**Required work**.
Please show each line of the records below that contains the string "makeQuery", treating uppercase and lowercase as different.

[Dataset excerpts]
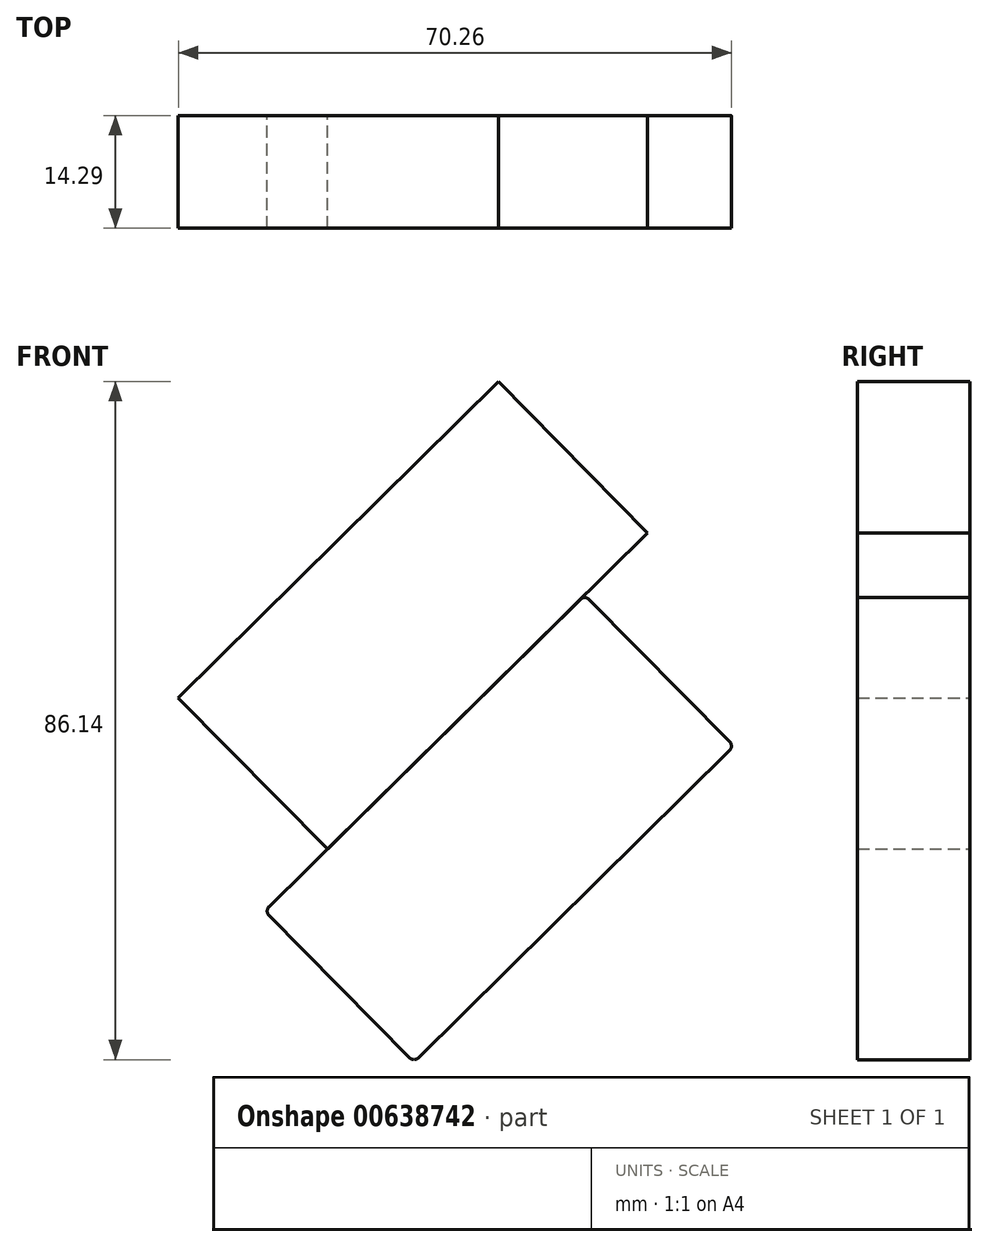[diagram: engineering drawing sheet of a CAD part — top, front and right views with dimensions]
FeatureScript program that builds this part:
annotation { "Feature Type Name" : "Feature", "Feature Type Description" : "" }
export const myFeature = defineFeature(function(context is Context, id is Id, definition is map)
    precondition{}
    {
        {
            var Q0;
            Q0=qCreatedBy(makeId("Front.planeOp"),FACE);
            var sketch = newSketch(context, id + "F0", { "sketchPlane" : qUnion([Q0])});
            skLineSegment(sketch, "E0.bottom", {"start": v(0, 0) * mm, "end": v(662.43, 0) * mm});
            skLineSegment(sketch, "E0.top", {"start": v(0, 229.37) * mm, "end": v(662.43, 229.37) * mm});
            skLineSegment(sketch, "E0.left", {"start": v(0, 0) * mm, "end": v(0, 229.37) * mm});
            skLineSegment(sketch, "E0.right", {"start": v(662.43, 0) * mm, "end": v(662.43, 229.37) * mm});
            skSolve(sketch);
        }
        {
            var Q0;
            Q0=qCreatedBy(makeId("Front.planeOp"),FACE);
            var sketch = newSketch(context, id + "F1", { "sketchPlane" : qUnion([Q0])});
            skLineSegment(sketch, "E1", {"start": v(182.56, 93.22) * mm, "end": v(223.23, 133.38) * mm});
            skLineSegment(sketch, "E2", {"start": v(223.23, 133.38) * mm, "end": v(242.19, 114.17) * mm});
            skLineSegment(sketch, "E3", {"start": v(242.19, 114.17) * mm, "end": v(201.53, 74.02) * mm});
            skLineSegment(sketch, "E4", {"start": v(201.53, 74.02) * mm, "end": v(182.56, 93.22) * mm});
            skLineSegment(sketch, "E5", {"start": v(192.04, 83.62) * mm, "end": v(232.7, 123.77) * mm, "construction": true});
            skCircle(sketch, "E6", {"center": v(201.36, 92.82) * mm, "radius": 2.38 * mm});
            skCircle(sketch, "E7", {"center": v(208.14, 99.51) * mm, "radius": 2.38 * mm});
            skCircle(sketch, "E8", {"center": v(214.92, 106.2) * mm, "radius": 2.38 * mm});
            skCircle(sketch, "E9", {"center": v(221.7, 112.9) * mm, "radius": 2.38 * mm});
            skLineSegment(sketch, "E10", {"start": v(192.04, 83.62) * mm, "end": v(199.67, 91.15) * mm, "construction": true});
            skLineSegment(sketch, "E11", {"start": v(232.7, 123.77) * mm, "end": v(223.39, 114.57) * mm});
            skLineSegment(sketch, "E12", {"start": v(201.36, 92.82) * mm, "end": v(208.14, 99.51) * mm});
            skLineSegment(sketch, "E13", {"start": v(214.92, 106.2) * mm, "end": v(221.7, 112.9) * mm});
            skLineSegment(sketch, "E14", {"start": v(125.8, 109.55) * mm, "end": v(218.3, 109.55) * mm});
            skLineSegment(sketch, "E15", {"start": v(125.8, 96.17) * mm, "end": v(204.75, 96.17) * mm});
            skLineSegment(sketch, "E16", {"start": v(223.39, 114.57) * mm, "end": v(232.7, 123.77) * mm});
            skLineSegment(sketch, "E17", {"start": v(212.26, 160.48) * mm, "end": v(231.23, 141.28) * mm});
            skLineSegment(sketch, "E18", {"start": v(231.23, 141.28) * mm, "end": v(190.56, 101.12) * mm});
            skLineSegment(sketch, "E19", {"start": v(190.56, 101.12) * mm, "end": v(171.6, 120.32) * mm});
            skLineSegment(sketch, "E20", {"start": v(181.08, 110.72) * mm, "end": v(221.74, 150.88) * mm, "construction": true});
            skLineSegment(sketch, "E21", {"start": v(181.08, 110.72) * mm, "end": v(190.4, 119.92) * mm});
            skCircle(sketch, "E22", {"center": v(190.4, 119.92) * mm, "radius": 2.38 * mm});
            skCircle(sketch, "E23", {"center": v(197.18, 126.61) * mm, "radius": 2.38 * mm});
            skCircle(sketch, "E24", {"center": v(203.95, 133.3) * mm, "radius": 2.38 * mm});
            skCircle(sketch, "E25", {"center": v(210.73, 140) * mm, "radius": 2.38 * mm});
            skLineSegment(sketch, "E26", {"start": v(190.4, 119.92) * mm, "end": v(197.18, 126.61) * mm});
            skLineSegment(sketch, "E27", {"start": v(186.3, 123.27) * mm, "end": v(193.79, 123.27) * mm});
            skLineSegment(sketch, "E28", {"start": v(203.95, 133.3) * mm, "end": v(210.73, 140) * mm});
            skLineSegment(sketch, "E29", {"start": v(241.33, 136.65) * mm, "end": v(207.34, 136.65) * mm});
            skLineSegment(sketch, "E30", {"start": v(171.6, 120.32) * mm, "end": v(212.26, 160.48) * mm});
            skSolve(sketch);
        }
        {
            var Q0;
            Q0=qCreatedBy(makeId("Front.planeOp"),FACE);
            var sketch = newSketch(context, id + "F2", { "sketchPlane" : qUnion([Q0])});
            skLineSegment(sketch, "E31.0", {"start": v(223.23, 133.38) * mm, "end": v(242.19, 114.17) * mm});
            skLineSegment(sketch, "E32.0", {"start": v(242.19, 114.17) * mm, "end": v(201.53, 74.02) * mm});
            skLineSegment(sketch, "E33.0", {"start": v(201.53, 74.02) * mm, "end": v(182.56, 93.22) * mm});
            skLineSegment(sketch, "E34.0", {"start": v(182.56, 93.22) * mm, "end": v(223.23, 133.38) * mm});
            skSolve(sketch);
        }
        {
            var Q0;
            Q0 = qSketchRegion(id + "F2", true);
            extrude(context, id + "F3", {"entities" : qUnion([Q0]), "depth" : 14.29 * mm, "offsetDistance" : 25.4 * mm});
        }
        {
            var Q0;
            Q0=makeQuery(id+"F3.opExtrude","SWEPT_EDGE",EDGE,{"disambiguationData":[OSD([sQuery(id+"F2.wireOp",EDGE,"E32.0"),sQuery(id+"F2.wireOp",EDGE,"E33.0")])]});
            var Q1;
            Q1=makeQuery(id+"F3.opExtrude","SWEPT_EDGE",EDGE,{"disambiguationData":[OSD([sQuery(id+"F2.wireOp",EDGE,"E33.0"),sQuery(id+"F2.wireOp",EDGE,"E34.0")])]});
            var Q2;
            Q2=makeQuery(id+"F3.opExtrude","SWEPT_EDGE",EDGE,{"disambiguationData":[OSD([sQuery(id+"F2.wireOp",EDGE,"E31.0"),sQuery(id+"F2.wireOp",EDGE,"E32.0")])]});
            var Q3;
            Q3=makeQuery(id+"F3.opExtrude","SWEPT_EDGE",EDGE,{"disambiguationData":[OSD([sQuery(id+"F2.wireOp",EDGE,"E31.0"),sQuery(id+"F2.wireOp",EDGE,"E34.0")])]});
            fillet(context, id + "F4", {"entities" : qUnion([Q0, Q1, Q2, Q3]), "radius" : 0.8 * mm, "tangentPropagation" : true, "allowEdgeOverflow" : false});
        }
        {
            var Q0;
            Q0=qCreatedBy(makeId("Front.planeOp"),FACE);
            var sketch = newSketch(context, id + "F5", { "sketchPlane" : qUnion([Q0])});
            skLineSegment(sketch, "E35.0", {"start": v(212.26, 160.48) * mm, "end": v(231.23, 141.28) * mm});
            skLineSegment(sketch, "E36.0", {"start": v(171.6, 120.32) * mm, "end": v(212.26, 160.48) * mm});
            skLineSegment(sketch, "E37.0", {"start": v(190.56, 101.12) * mm, "end": v(171.6, 120.32) * mm});
            skLineSegment(sketch, "E38.0", {"start": v(231.23, 141.28) * mm, "end": v(190.56, 101.12) * mm});
            skSolve(sketch);
        }
        {
            var Q0;
            Q0 = qSketchRegion(id + "F5", true);
            extrude(context, id + "F6", {"entities" : qUnion([Q0]), "depth" : 14.29 * mm, "offsetDistance" : 25.4 * mm});
        }
    });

**Output for this exercise**.
            Q0=makeQuery(id+"F3.opExtrude","SWEPT_EDGE",EDGE,{"disambiguationData":[OSD([sQuery(id+"F2.wireOp",EDGE,"E32.0"),sQuery(id+"F2.wireOp",EDGE,"E33.0")])]});
            Q1=makeQuery(id+"F3.opExtrude","SWEPT_EDGE",EDGE,{"disambiguationData":[OSD([sQuery(id+"F2.wireOp",EDGE,"E33.0"),sQuery(id+"F2.wireOp",EDGE,"E34.0")])]});
            Q2=makeQuery(id+"F3.opExtrude","SWEPT_EDGE",EDGE,{"disambiguationData":[OSD([sQuery(id+"F2.wireOp",EDGE,"E31.0"),sQuery(id+"F2.wireOp",EDGE,"E32.0")])]});
            Q3=makeQuery(id+"F3.opExtrude","SWEPT_EDGE",EDGE,{"disambiguationData":[OSD([sQuery(id+"F2.wireOp",EDGE,"E31.0"),sQuery(id+"F2.wireOp",EDGE,"E34.0")])]});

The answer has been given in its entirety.